Task to complete — Reproduce every one of the entries below line for line, keeping each word, number and punctuation mark unchanged.

Source information —
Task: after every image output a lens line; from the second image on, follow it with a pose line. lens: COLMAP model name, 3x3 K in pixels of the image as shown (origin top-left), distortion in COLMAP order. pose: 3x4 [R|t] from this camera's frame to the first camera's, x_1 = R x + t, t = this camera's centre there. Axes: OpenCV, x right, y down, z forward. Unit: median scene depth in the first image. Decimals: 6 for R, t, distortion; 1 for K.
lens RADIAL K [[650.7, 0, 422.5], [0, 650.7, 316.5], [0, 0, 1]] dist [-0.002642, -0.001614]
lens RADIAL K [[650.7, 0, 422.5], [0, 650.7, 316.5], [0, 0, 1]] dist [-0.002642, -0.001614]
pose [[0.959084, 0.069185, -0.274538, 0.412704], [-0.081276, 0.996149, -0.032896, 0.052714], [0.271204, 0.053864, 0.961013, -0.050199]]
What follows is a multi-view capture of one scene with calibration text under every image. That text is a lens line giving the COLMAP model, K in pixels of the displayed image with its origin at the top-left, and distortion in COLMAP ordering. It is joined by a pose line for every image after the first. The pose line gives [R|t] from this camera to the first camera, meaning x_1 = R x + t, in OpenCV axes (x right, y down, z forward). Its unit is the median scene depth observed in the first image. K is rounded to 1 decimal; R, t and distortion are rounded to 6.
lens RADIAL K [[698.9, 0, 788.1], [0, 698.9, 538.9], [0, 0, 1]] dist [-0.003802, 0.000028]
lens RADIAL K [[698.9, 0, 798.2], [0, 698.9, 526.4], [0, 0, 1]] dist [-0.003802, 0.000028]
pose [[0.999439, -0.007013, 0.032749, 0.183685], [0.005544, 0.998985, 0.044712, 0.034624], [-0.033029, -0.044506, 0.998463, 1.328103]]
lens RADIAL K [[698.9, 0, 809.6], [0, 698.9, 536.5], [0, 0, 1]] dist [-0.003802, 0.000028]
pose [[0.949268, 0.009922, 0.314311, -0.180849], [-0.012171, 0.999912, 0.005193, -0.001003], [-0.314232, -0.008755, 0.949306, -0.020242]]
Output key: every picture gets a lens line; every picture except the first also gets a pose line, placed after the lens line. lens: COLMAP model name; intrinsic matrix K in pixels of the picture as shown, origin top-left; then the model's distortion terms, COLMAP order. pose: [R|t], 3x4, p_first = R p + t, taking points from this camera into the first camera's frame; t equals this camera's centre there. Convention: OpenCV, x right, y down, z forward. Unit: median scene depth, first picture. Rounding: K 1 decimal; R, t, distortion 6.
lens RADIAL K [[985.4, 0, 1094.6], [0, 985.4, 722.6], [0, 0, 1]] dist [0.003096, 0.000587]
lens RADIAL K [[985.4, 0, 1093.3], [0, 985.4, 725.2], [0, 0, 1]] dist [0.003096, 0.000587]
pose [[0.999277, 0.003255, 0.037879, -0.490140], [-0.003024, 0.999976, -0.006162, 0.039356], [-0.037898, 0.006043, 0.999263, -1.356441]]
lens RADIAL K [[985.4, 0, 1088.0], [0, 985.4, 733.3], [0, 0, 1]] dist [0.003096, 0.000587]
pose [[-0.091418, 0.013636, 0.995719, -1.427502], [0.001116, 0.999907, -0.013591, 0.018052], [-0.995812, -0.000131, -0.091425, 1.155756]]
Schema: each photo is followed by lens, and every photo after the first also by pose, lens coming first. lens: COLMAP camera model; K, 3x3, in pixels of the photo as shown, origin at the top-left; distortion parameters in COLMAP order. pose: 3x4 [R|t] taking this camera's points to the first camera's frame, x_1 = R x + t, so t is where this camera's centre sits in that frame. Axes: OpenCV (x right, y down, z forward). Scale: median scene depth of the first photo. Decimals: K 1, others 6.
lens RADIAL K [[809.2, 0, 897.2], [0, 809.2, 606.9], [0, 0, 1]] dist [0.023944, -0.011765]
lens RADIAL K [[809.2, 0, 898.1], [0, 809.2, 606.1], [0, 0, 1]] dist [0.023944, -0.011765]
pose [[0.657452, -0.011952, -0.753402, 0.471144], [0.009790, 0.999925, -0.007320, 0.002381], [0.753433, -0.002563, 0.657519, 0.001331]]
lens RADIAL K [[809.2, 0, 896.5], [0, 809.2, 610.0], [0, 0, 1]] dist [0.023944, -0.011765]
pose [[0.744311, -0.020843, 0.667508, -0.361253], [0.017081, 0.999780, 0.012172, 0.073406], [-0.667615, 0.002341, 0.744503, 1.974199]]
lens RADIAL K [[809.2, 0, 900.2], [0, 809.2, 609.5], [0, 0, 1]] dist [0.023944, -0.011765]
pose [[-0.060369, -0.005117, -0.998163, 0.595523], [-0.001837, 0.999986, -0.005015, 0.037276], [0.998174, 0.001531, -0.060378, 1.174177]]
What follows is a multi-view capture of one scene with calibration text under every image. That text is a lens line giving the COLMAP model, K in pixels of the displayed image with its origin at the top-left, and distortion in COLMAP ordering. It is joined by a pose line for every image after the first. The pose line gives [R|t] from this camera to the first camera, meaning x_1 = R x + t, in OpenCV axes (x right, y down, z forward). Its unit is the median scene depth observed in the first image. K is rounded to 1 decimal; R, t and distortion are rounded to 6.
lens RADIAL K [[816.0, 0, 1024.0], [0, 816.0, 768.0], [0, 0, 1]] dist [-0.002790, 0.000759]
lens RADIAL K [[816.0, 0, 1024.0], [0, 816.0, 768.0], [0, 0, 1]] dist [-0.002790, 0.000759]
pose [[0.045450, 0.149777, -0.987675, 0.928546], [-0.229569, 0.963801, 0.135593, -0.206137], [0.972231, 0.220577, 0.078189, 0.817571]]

Written reply —
Task: after every image output a lens line; from the second image on, follow it with a pose line. lens: COLMAP model name, 3x3 K in pixels of the image as shown (origin top-left), distortion in COLMAP order. pose: 3x4 [R|t] from this camera's frame to the first camera's, x_1 = R x + t, t = this camera's centre there. Axes: OpenCV, x right, y down, z forward. Unit: median scene depth in the first image. Decimals: 6 for R, t, distortion; 1 for K.
lens RADIAL K [[650.7, 0, 422.5], [0, 650.7, 316.5], [0, 0, 1]] dist [-0.002642, -0.001614]
lens RADIAL K [[650.7, 0, 422.5], [0, 650.7, 316.5], [0, 0, 1]] dist [-0.002642, -0.001614]
pose [[0.959084, 0.069185, -0.274538, 0.412704], [-0.081276, 0.996149, -0.032896, 0.052714], [0.271204, 0.053864, 0.961013, -0.050199]]
What follows is a multi-view capture of one scene with calibration text under every image. That text is a lens line giving the COLMAP model, K in pixels of the displayed image with its origin at the top-left, and distortion in COLMAP ordering. It is joined by a pose line for every image after the first. The pose line gives [R|t] from this camera to the first camera, meaning x_1 = R x + t, in OpenCV axes (x right, y down, z forward). Its unit is the median scene depth observed in the first image. K is rounded to 1 decimal; R, t and distortion are rounded to 6.
lens RADIAL K [[698.9, 0, 788.1], [0, 698.9, 538.9], [0, 0, 1]] dist [-0.003802, 0.000028]
lens RADIAL K [[698.9, 0, 798.2], [0, 698.9, 526.4], [0, 0, 1]] dist [-0.003802, 0.000028]
pose [[0.999439, -0.007013, 0.032749, 0.183685], [0.005544, 0.998985, 0.044712, 0.034624], [-0.033029, -0.044506, 0.998463, 1.328103]]
lens RADIAL K [[698.9, 0, 809.6], [0, 698.9, 536.5], [0, 0, 1]] dist [-0.003802, 0.000028]
pose [[0.949268, 0.009922, 0.314311, -0.180849], [-0.012171, 0.999912, 0.005193, -0.001003], [-0.314232, -0.008755, 0.949306, -0.020242]]
Output key: every picture gets a lens line; every picture except the first also gets a pose line, placed after the lens line. lens: COLMAP model name; intrinsic matrix K in pixels of the picture as shown, origin top-left; then the model's distortion terms, COLMAP order. pose: [R|t], 3x4, p_first = R p + t, taking points from this camera into the first camera's frame; t equals this camera's centre there. Convention: OpenCV, x right, y down, z forward. Unit: median scene depth, first picture. Rounding: K 1 decimal; R, t, distortion 6.
lens RADIAL K [[985.4, 0, 1094.6], [0, 985.4, 722.6], [0, 0, 1]] dist [0.003096, 0.000587]
lens RADIAL K [[985.4, 0, 1093.3], [0, 985.4, 725.2], [0, 0, 1]] dist [0.003096, 0.000587]
pose [[0.999277, 0.003255, 0.037879, -0.490140], [-0.003024, 0.999976, -0.006162, 0.039356], [-0.037898, 0.006043, 0.999263, -1.356441]]
lens RADIAL K [[985.4, 0, 1088.0], [0, 985.4, 733.3], [0, 0, 1]] dist [0.003096, 0.000587]
pose [[-0.091418, 0.013636, 0.995719, -1.427502], [0.001116, 0.999907, -0.013591, 0.018052], [-0.995812, -0.000131, -0.091425, 1.155756]]
Schema: each photo is followed by lens, and every photo after the first also by pose, lens coming first. lens: COLMAP camera model; K, 3x3, in pixels of the photo as shown, origin at the top-left; distortion parameters in COLMAP order. pose: 3x4 [R|t] taking this camera's points to the first camera's frame, x_1 = R x + t, so t is where this camera's centre sits in that frame. Axes: OpenCV (x right, y down, z forward). Scale: median scene depth of the first photo. Decimals: K 1, others 6.
lens RADIAL K [[809.2, 0, 897.2], [0, 809.2, 606.9], [0, 0, 1]] dist [0.023944, -0.011765]
lens RADIAL K [[809.2, 0, 898.1], [0, 809.2, 606.1], [0, 0, 1]] dist [0.023944, -0.011765]
pose [[0.657452, -0.011952, -0.753402, 0.471144], [0.009790, 0.999925, -0.007320, 0.002381], [0.753433, -0.002563, 0.657519, 0.001331]]
lens RADIAL K [[809.2, 0, 896.5], [0, 809.2, 610.0], [0, 0, 1]] dist [0.023944, -0.011765]
pose [[0.744311, -0.020843, 0.667508, -0.361253], [0.017081, 0.999780, 0.012172, 0.073406], [-0.667615, 0.002341, 0.744503, 1.974199]]
lens RADIAL K [[809.2, 0, 900.2], [0, 809.2, 609.5], [0, 0, 1]] dist [0.023944, -0.011765]
pose [[-0.060369, -0.005117, -0.998163, 0.595523], [-0.001837, 0.999986, -0.005015, 0.037276], [0.998174, 0.001531, -0.060378, 1.174177]]
What follows is a multi-view capture of one scene with calibration text under every image. That text is a lens line giving the COLMAP model, K in pixels of the displayed image with its origin at the top-left, and distortion in COLMAP ordering. It is joined by a pose line for every image after the first. The pose line gives [R|t] from this camera to the first camera, meaning x_1 = R x + t, in OpenCV axes (x right, y down, z forward). Its unit is the median scene depth observed in the first image. K is rounded to 1 decimal; R, t and distortion are rounded to 6.
lens RADIAL K [[816.0, 0, 1024.0], [0, 816.0, 768.0], [0, 0, 1]] dist [-0.002790, 0.000759]
lens RADIAL K [[816.0, 0, 1024.0], [0, 816.0, 768.0], [0, 0, 1]] dist [-0.002790, 0.000759]
pose [[0.045450, 0.149777, -0.987675, 0.928546], [-0.229569, 0.963801, 0.135593, -0.206137], [0.972231, 0.220577, 0.078189, 0.817571]]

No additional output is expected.